Old heads or students of games media might remember a site called GameZone, which while never a titan in the industry had managed to survive in one way or another since 1994, enjoying various periods of success throughout, which is an incredible achievement in such a volatile field. Sadly in recent months it appears to have been all but killed off by its owners, with archives spanning decades wiped in favour of front page content that doesn’t feel like it was written by or for human beings.
Despite appearing long dormant--its featured content for most of 2025, like a PS5 review, was years out of date, its Facebook page hasn't posted since January 2024 and its YouTube channel hadn't been updated since 2019--in the early months of this year users could still visit GameZone and access decades of older features and reviews. One of the oldest articles I could find a link for via the Wayback Machine was a review for Tiberian Sun, which came out in 1999!

This continuity wasn't just a legacy archive for a long-running site and for games media in general, but was also a way for games writers and those who have since moved to other positions in the media and games industries to link back to their old work. If you go searching through the footnotes of Wikipedia, especially for articles on older games, you'll often find GameZone mentioned, whether it's Def Jam: Fight for NY or The Simpsons: Hit & Run.
Luckily those Wikipedia links point to archived copies of those articles, because GameZone's own backlinks are now dead. With the site having been redesigned in the last few months, GameZone has removed the ability to search the site, and its archives now only contain 12 stories, some of which feature AI-generated imagery (like the example below), and many of which are bylined by Javier Lassus, who is a "Solutions Engineer" and web developer at a company called Playwire. Other posts have Louis Barbati's byline, who is also a "Solutions Engineer" at Playwire, and another whose resume has a lot of customer service and web development on it. If someone told me all their posts--with their bullet points, generic text and rambling on about unrelated topics--had also been written by AI, I would not raise either of my eyebrows.
(I contacted Playwire for comment on this but at time of publishing have not heard back.)
Gabe brought to my attention that GameZone, the website I wrote at for five years and became Editor-in-Chief of, has seemingly erased every article ever written for the site.
— Cade Onder (@Cade_Onder) September 28, 2025
This includes thousands of news articles, reviews, rare interviews, and features I wrote. https://t.co/JFqPDt1vtK
I spoke to Gabe Reisinger, a former writer for GameZone, and Cade Onder, its last functional EIC who departed in late 2020, and neither of them say they were given even a courtesy heads-up that years of their work was going to be deleted by the site's owners.
Playwire, the company that has owned GameZone for years, isn't really a traditional media publisher; they're an ad company, and recently celebrated inking a sales deal with the Gamurs network, a group of websites we have covered a few times before.

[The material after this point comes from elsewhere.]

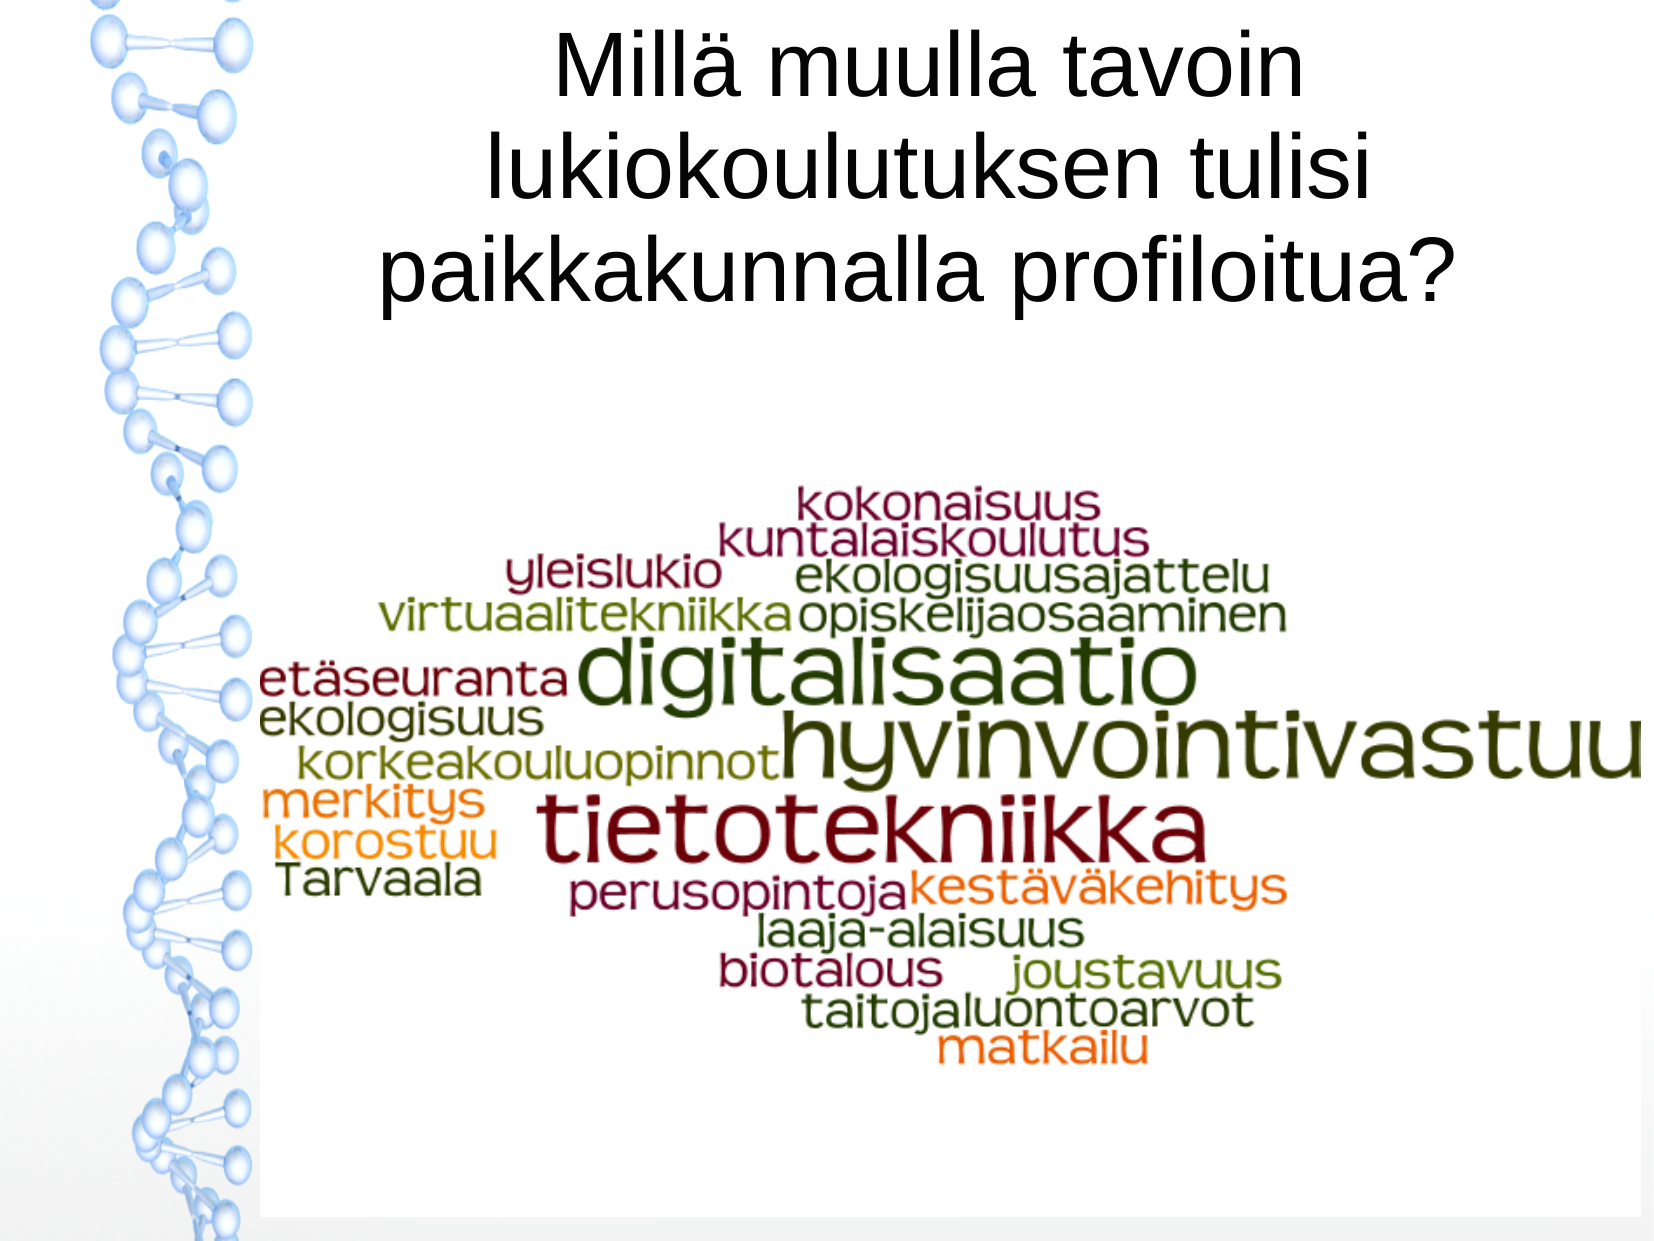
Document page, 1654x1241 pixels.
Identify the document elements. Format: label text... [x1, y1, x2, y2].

picture [0, 0, 1654, 1241]
title Millä muulla tavoin lukiokoulutuksen tulisi paikkakunnalla profiloitua? [265, 13, 1595, 322]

Having left the site (Facebook page aside) long dormant, it’s unclear why Playwire decided to reboot it now, at a time when the prospects for games media websites are as dire as they've ever been, even if the plan is to juice stuff via things like SEO.

The redesigned site still boasts of its 1994 heritage at the foot of the front page, saying:
Founded in 1994, GameZone has been working to bring gamers everything there is to know about the games industry, from reviews on the latest game releases to breaking news and rumors. In addition to gaming, we bring relevant culture and entertainment news.
But when I contacted the email tips line right next to that text to ask about the redesign and its content, the email bounced back with an "Address not found" error.
Look, GameZone wasn't a relevant games media resource in 2025. It hadn't been meaningfully updated in years, and seemed to exist solely to juice some social media accounts with large legacy followings and as an archive for 30 years’ worth of video game journalism. But that last point was important! This is history, of the industry and the medium and of all the work everyone who wrote for GameZone since 1994 had put in, and to have it all just deleted like that without notice doesn't just suck, it should--as I've said before--be something that has some consequences.